» TASK OBJECTIVE
Go through the records below and copy out every line that contains the word "terraformGeneratorMetadata".

RECORDS SUPPLIED: Begin

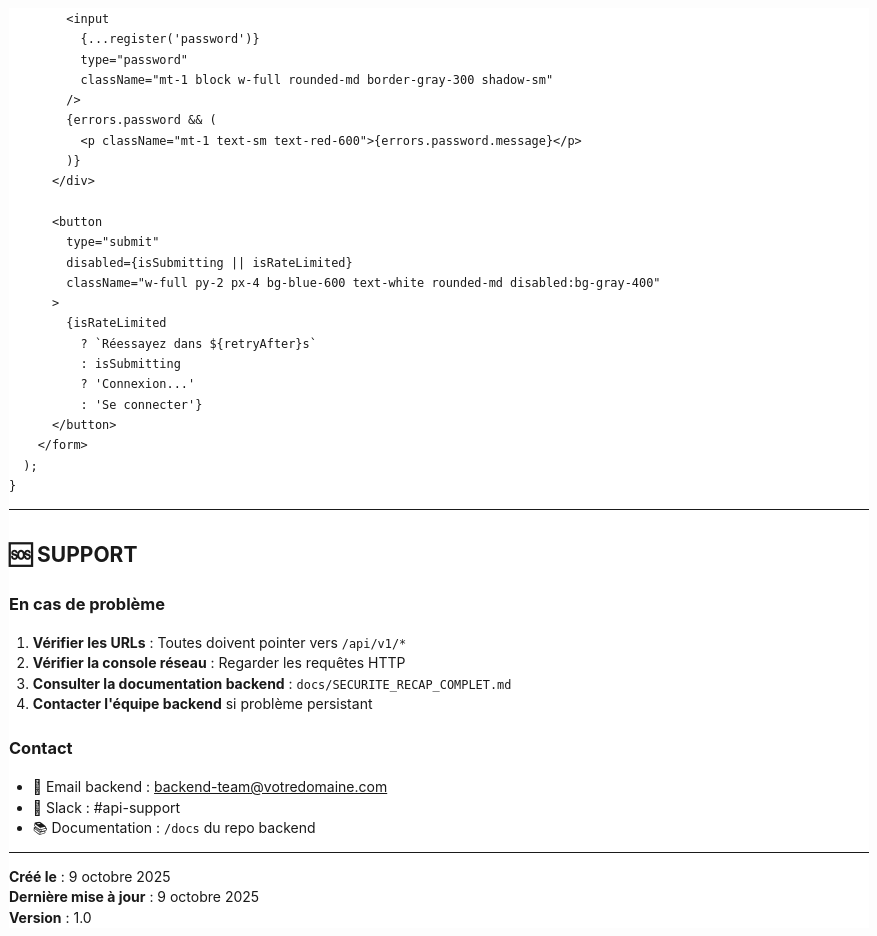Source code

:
 ```tsx
        <input
          {...register('password')}
          type="password"
          className="mt-1 block w-full rounded-md border-gray-300 shadow-sm"
        />
        {errors.password && (
          <p className="mt-1 text-sm text-red-600">{errors.password.message}</p>
        )}
      </div>

      <button
        type="submit"
        disabled={isSubmitting || isRateLimited}
        className="w-full py-2 px-4 bg-blue-600 text-white rounded-md disabled:bg-gray-400"
      >
        {isRateLimited
          ? `Réessayez dans ${retryAfter}s`
          : isSubmitting
          ? 'Connexion...'
          : 'Se connecter'}
      </button>
    </form>
  );
}
```

---

## 🆘 SUPPORT

### En cas de problème

1. **Vérifier les URLs** : Toutes doivent pointer vers `/api/v1/*`
2. **Vérifier la console réseau** : Regarder les requêtes HTTP
3. **Consulter la documentation backend** : `docs/SECURITE_RECAP_COMPLET.md`
4. **Contacter l'équipe backend** si problème persistant

### Contact

- 📧 Email backend : backend-team@votredomaine.com
- 💬 Slack : #api-support
- 📚 Documentation : `/docs` du repo backend

---

**Créé le** : 9 octobre 2025  
**Dernière mise à jour** : 9 octobre 2025  
**Version** : 1.0

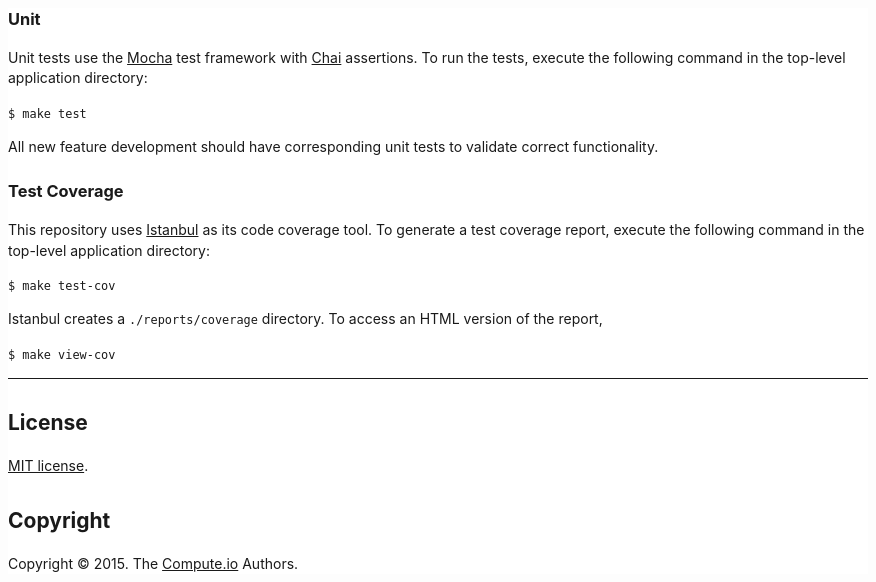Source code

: ### Unit

Unit tests use the [Mocha](http://mochajs.org/) test framework with [Chai](http://chaijs.com) assertions. To run the tests, execute the following command in the top-level application directory:

``` bash
$ make test
```

All new feature development should have corresponding unit tests to validate correct functionality.


### Test Coverage

This repository uses [Istanbul](https://github.com/gotwarlost/istanbul) as its code coverage tool. To generate a test coverage report, execute the following command in the top-level application directory:

``` bash
$ make test-cov
```

Istanbul creates a `./reports/coverage` directory. To access an HTML version of the report,

``` bash
$ make view-cov
```


---
## License

[MIT license](http://opensource.org/licenses/MIT).


## Copyright

Copyright &copy; 2015. The [Compute.io](https://github.com/compute-io) Authors.


[npm-image]: http://img.shields.io/npm/v/distributions-geometric-mgf.svg
[npm-url]: https://npmjs.org/package/distributions-geometric-mgf

[travis-image]: http://img.shields.io/travis/distributions-io/geometric-mgf/master.svg
[travis-url]: https://travis-ci.org/distributions-io/geometric-mgf

[codecov-image]: https://img.shields.io/codecov/c/github/distributions-io/geometric-mgf/master.svg
[codecov-url]: https://codecov.io/github/distributions-io/geometric-mgf?branch=master

[dependencies-image]: http://img.shields.io/david/distributions-io/geometric-mgf.svg
[dependencies-url]: https://david-dm.org/distributions-io/geometric-mgf

[dev-dependencies-image]: http://img.shields.io/david/dev/distributions-io/geometric-mgf.svg
[dev-dependencies-url]: https://david-dm.org/dev/distributions-io/geometric-mgf

[github-issues-image]: http://img.shields.io/github/issues/distributions-io/geometric-mgf.svg
[github-issues-url]: https://github.com/distributions-io/geometric-mgf/issues
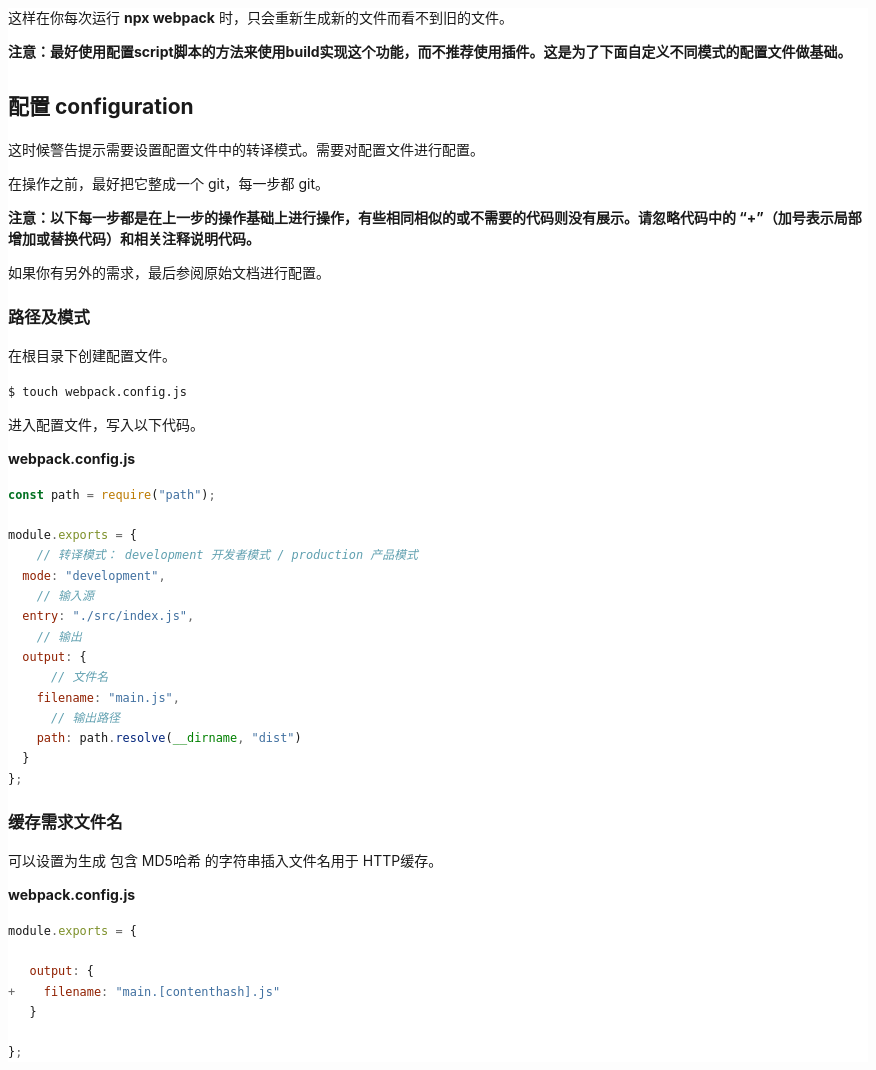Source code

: 这样在你每次运行 **npx webpack** 时，只会重新生成新的文件而看不到旧的文件。

**注意：最好使用配置script脚本的方法来使用build实现这个功能，而不推荐使用插件。这是为了下面自定义不同模式的配置文件做基础。**

## 配置 configuration

这时候警告提示需要设置配置文件中的转译模式。需要对配置文件进行配置。

在操作之前，最好把它整成一个 git，每一步都 git。

**注意：以下每一步都是在上一步的操作基础上进行操作，有些相同相似的或不需要的代码则没有展示。请忽略代码中的 “+”（加号表示局部增加或替换代码）和相关注释说明代码。**

如果你有另外的需求，最后参阅原始文档进行配置。

### 路径及模式
在根目录下创建配置文件。

```shell
$ touch webpack.config.js
```

进入配置文件，写入以下代码。

**webpack.config.js**

```js
const path = require("path");

module.exports = {
    // 转译模式： development 开发者模式 / production 产品模式
  mode: "development",
    // 输入源
  entry: "./src/index.js",
    // 输出
  output: {
      // 文件名
    filename: "main.js",
      // 输出路径
    path: path.resolve(__dirname, "dist")
  }
};
```

### 缓存需求文件名

可以设置为生成 包含 MD5哈希 的字符串插入文件名用于 HTTP缓存。

**webpack.config.js**

```js
module.exports = {

   output: {
+    filename: "main.[contenthash].js"
   }

};
```

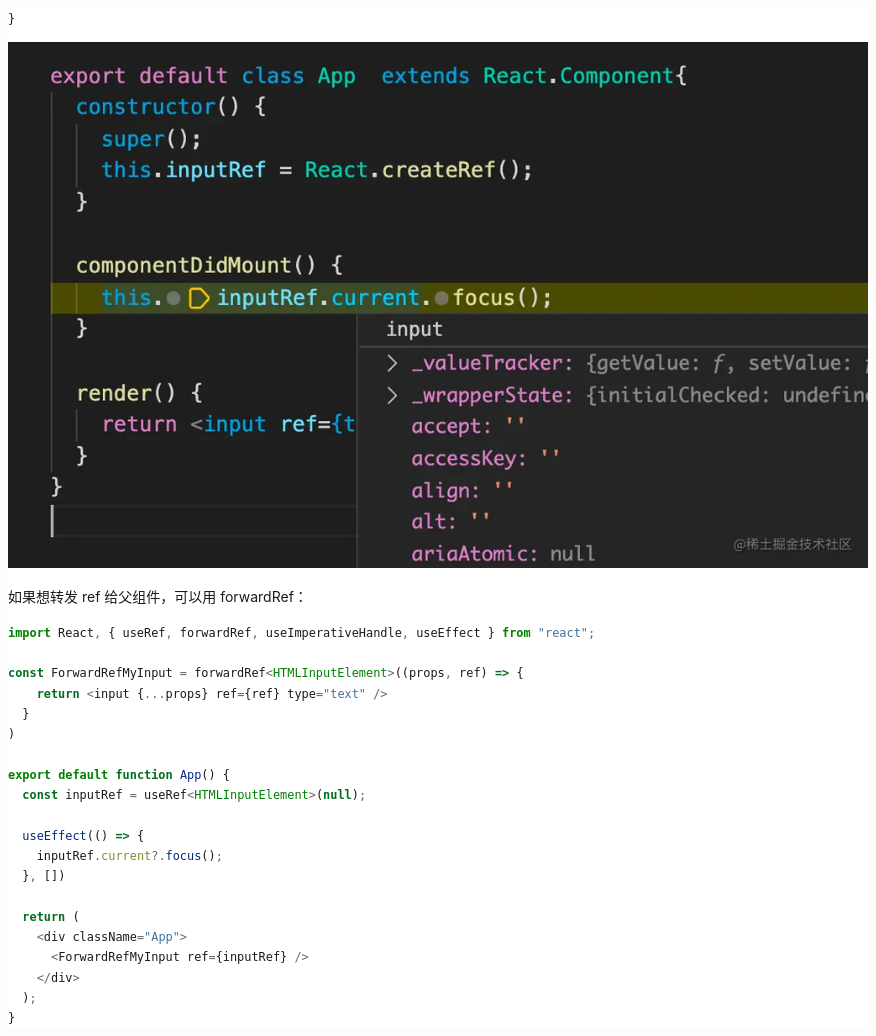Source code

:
 ```javascript
}
```

![](./images/e6c131f56c12744ce41961768595fbe4.webp )

如果想转发 ref 给父组件，可以用 forwardRef：

```javascript
import React, { useRef, forwardRef, useImperativeHandle, useEffect } from "react";

const ForwardRefMyInput = forwardRef<HTMLInputElement>((props, ref) => {
    return <input {...props} ref={ref} type="text" />
  }
)

export default function App() {
  const inputRef = useRef<HTMLInputElement>(null);

  useEffect(() => {
    inputRef.current?.focus();
  }, [])

  return (
    <div className="App">
      <ForwardRefMyInput ref={inputRef} />
    </div>
  );
}
```
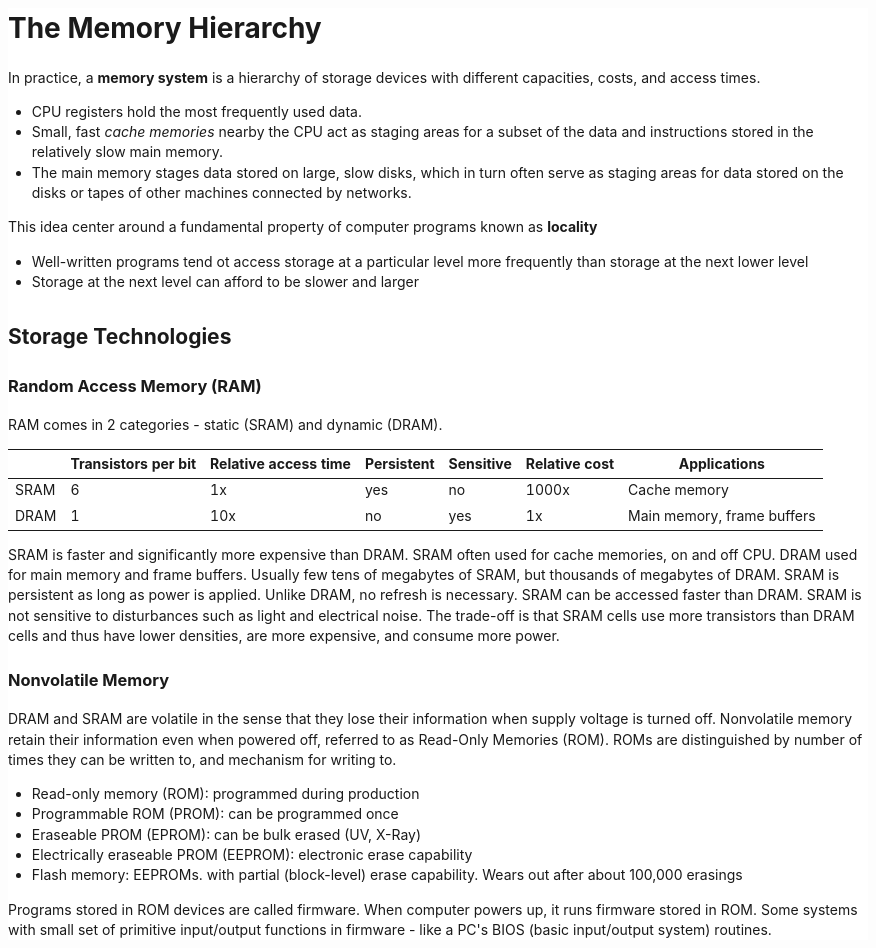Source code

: # The Memory Hierarchy

In practice, a **memory system** is a hierarchy of storage devices with different capacities, costs, and access times.

- CPU registers hold the most frequently used data.
- Small, fast *cache memories* nearby the CPU act as staging areas for a subset of the data and instructions stored in the relatively slow main memory.
- The main memory stages data stored on large, slow disks, which in turn often serve as staging areas for data stored on the disks or tapes of other machines connected by networks.

This idea center around a fundamental property of computer programs known as **locality**
- Well-written programs tend ot access storage at a particular level more frequently than storage at the next lower level
- Storage at the next level can afford to be slower and larger


## Storage Technologies

### Random Access Memory (RAM)

RAM comes in 2 categories - static (SRAM) and dynamic (DRAM).

| | Transistors per bit | Relative access time | Persistent | Sensitive | Relative cost | Applications |
| - | - | - | - | - | - | - |
| SRAM | 6 | 1x | yes | no | 1000x  | Cache memory |
| DRAM | 1 | 10x | no | yes | 1x | Main memory, frame buffers|

SRAM is faster and significantly more expensive than DRAM. SRAM often used for cache memories, on and off CPU. DRAM used for main memory and frame buffers. Usually few tens of megabytes of SRAM, but thousands of megabytes of DRAM. SRAM is persistent as long as power is applied. Unlike DRAM, no refresh is necessary. SRAM can be accessed faster than DRAM. SRAM is not sensitive to disturbances such as light and electrical noise. The trade-off is that SRAM cells use more transistors than DRAM cells and thus have lower densities, are more expensive, and consume more power.

### Nonvolatile Memory

DRAM and SRAM are volatile in the sense that they lose their information when supply voltage is turned off. Nonvolatile memory retain their information even when powered off, referred to as Read-Only Memories (ROM). ROMs are distinguished by number of times they can be written to, and mechanism for writing to.

- Read-only memory (ROM): programmed during production
- Programmable ROM (PROM): can be programmed once
- Eraseable PROM (EPROM): can be bulk erased (UV, X-Ray)
- Electrically eraseable PROM (EEPROM): electronic erase capability
- Flash memory: EEPROMs. with partial (block-level) erase capability. Wears out after about 100,000 erasings

Programs stored in ROM devices are called firmware. When computer powers up, it runs firmware stored in ROM. Some systems with small set of primitive input/output functions in firmware - like a PC's BIOS (basic input/output system) routines.

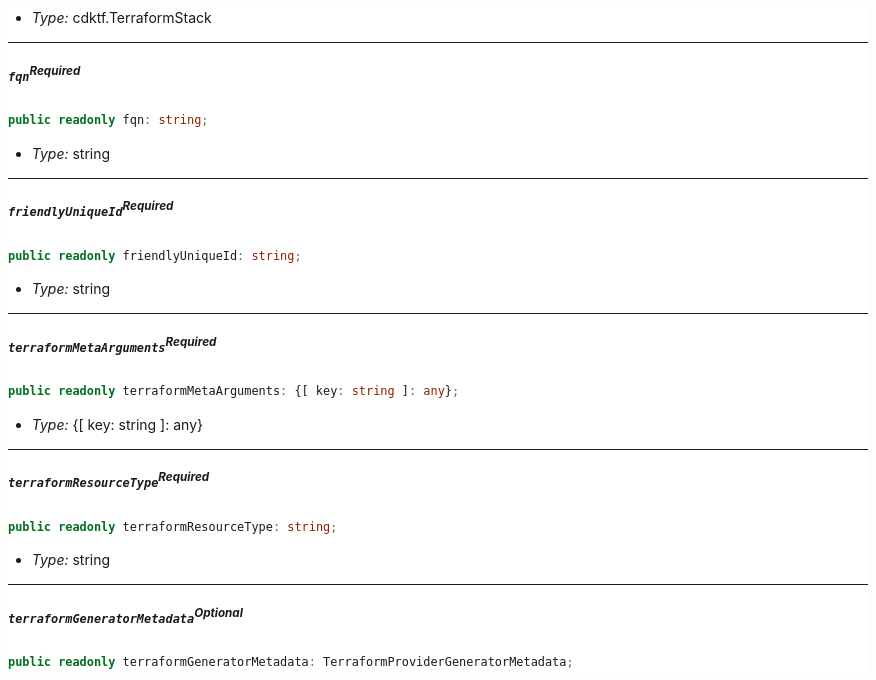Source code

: - *Type:* cdktf.TerraformStack

---

##### `fqn`<sup>Required</sup> <a name="fqn" id="@rybickic/cdktf-provider-neon.database.Database.property.fqn"></a>

```typescript
public readonly fqn: string;
```

- *Type:* string

---

##### `friendlyUniqueId`<sup>Required</sup> <a name="friendlyUniqueId" id="@rybickic/cdktf-provider-neon.database.Database.property.friendlyUniqueId"></a>

```typescript
public readonly friendlyUniqueId: string;
```

- *Type:* string

---

##### `terraformMetaArguments`<sup>Required</sup> <a name="terraformMetaArguments" id="@rybickic/cdktf-provider-neon.database.Database.property.terraformMetaArguments"></a>

```typescript
public readonly terraformMetaArguments: {[ key: string ]: any};
```

- *Type:* {[ key: string ]: any}

---

##### `terraformResourceType`<sup>Required</sup> <a name="terraformResourceType" id="@rybickic/cdktf-provider-neon.database.Database.property.terraformResourceType"></a>

```typescript
public readonly terraformResourceType: string;
```

- *Type:* string

---

##### `terraformGeneratorMetadata`<sup>Optional</sup> <a name="terraformGeneratorMetadata" id="@rybickic/cdktf-provider-neon.database.Database.property.terraformGeneratorMetadata"></a>

```typescript
public readonly terraformGeneratorMetadata: TerraformProviderGeneratorMetadata;
```
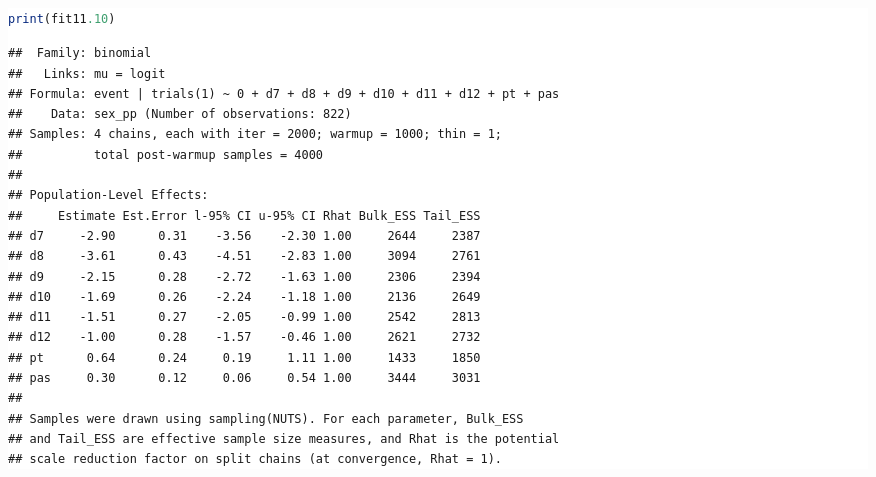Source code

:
 ``` r
print(fit11.10)
```

    ##  Family: binomial 
    ##   Links: mu = logit 
    ## Formula: event | trials(1) ~ 0 + d7 + d8 + d9 + d10 + d11 + d12 + pt + pas 
    ##    Data: sex_pp (Number of observations: 822) 
    ## Samples: 4 chains, each with iter = 2000; warmup = 1000; thin = 1;
    ##          total post-warmup samples = 4000
    ## 
    ## Population-Level Effects: 
    ##     Estimate Est.Error l-95% CI u-95% CI Rhat Bulk_ESS Tail_ESS
    ## d7     -2.90      0.31    -3.56    -2.30 1.00     2644     2387
    ## d8     -3.61      0.43    -4.51    -2.83 1.00     3094     2761
    ## d9     -2.15      0.28    -2.72    -1.63 1.00     2306     2394
    ## d10    -1.69      0.26    -2.24    -1.18 1.00     2136     2649
    ## d11    -1.51      0.27    -2.05    -0.99 1.00     2542     2813
    ## d12    -1.00      0.28    -1.57    -0.46 1.00     2621     2732
    ## pt      0.64      0.24     0.19     1.11 1.00     1433     1850
    ## pas     0.30      0.12     0.06     0.54 1.00     3444     3031
    ## 
    ## Samples were drawn using sampling(NUTS). For each parameter, Bulk_ESS
    ## and Tail_ESS are effective sample size measures, and Rhat is the potential
    ## scale reduction factor on split chains (at convergence, Rhat = 1).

RECORDS SUPPLIED: End

» COMPLETED EXERCISE
##### `terraformGeneratorMetadata`<sup>Optional</sup> <a name="terraformGeneratorMetadata" id="@rybickic/cdktf-provider-neon.database.Database.property.terraformGeneratorMetadata"></a>
public readonly terraformGeneratorMetadata: TerraformProviderGeneratorMetadata;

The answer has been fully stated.